- **PAGE EXTRACT**
Logarithms, Trignometry, Integrals (Part 3)

Firstly, the substitution $u = \tan x$ gives us $\int_0^{\frac12\pi} \ln\big(\big\vert\cos(\tan x)\big\vert \big)\,dx \; = \; \int_0^\infty \frac{\ln \vert \cos u\vert}{u^2+1}\,du \; = \; \tfrac12\int_0^\infty \frac{\ln(\cos^2u)}{u^2+1}\,du$ We could look this last integral in tables of integrals, but let's work it out. If $\mathrm{Im}z > 0$ then, since $|e^{2iz}| = e^{-2\mathrm{Im}z} < 1$ , $1 + e^{2iz}$ has positive real part. Thus we can define $\log(\tfrac12(1+e^{2iz}))$ for any complex number with positive imaginary part, using the principal branch of the logarithm. In addition $\log(\tfrac12(1 + e^{2iz})) + \log(\tfrac12(1 + e^{2iw})) \; = \; \log\big(\tfrac14(1 + e^{2iz})(1 + e^{2iw})\big)$ for any $z,w$ with positive imaginary part. The function $F(z) \; = \; \frac{\log(\frac12(1 + e^{2iz}))}{z^2+1}$ is analytic for the upper half plane of complex numbers with positive imaginary part, with the point $i$ removed.

- **WHAT TO PRODUCE**
Tell whether each statement agrees with the text on logarithms and integrals above. Answer yes or no for each one and quote the words from the text that decide it. 1. The last integral is taken from tables of integrals instead of being worked out. 2. The logarithm is defined using its principal branch. 3. The function F(z) is called analytic on the upper half plane with nothing left out.

- **PROVIDED DATA**
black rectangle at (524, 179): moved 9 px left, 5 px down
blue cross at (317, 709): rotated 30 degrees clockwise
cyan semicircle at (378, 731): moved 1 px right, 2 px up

- **THE SOLUTION**
1. No: "We could look this last integral in tables of integrals, but let's work it out."
2. Yes: "using the principal branch of the logarithm"
3. No: "with the point $i$ removed"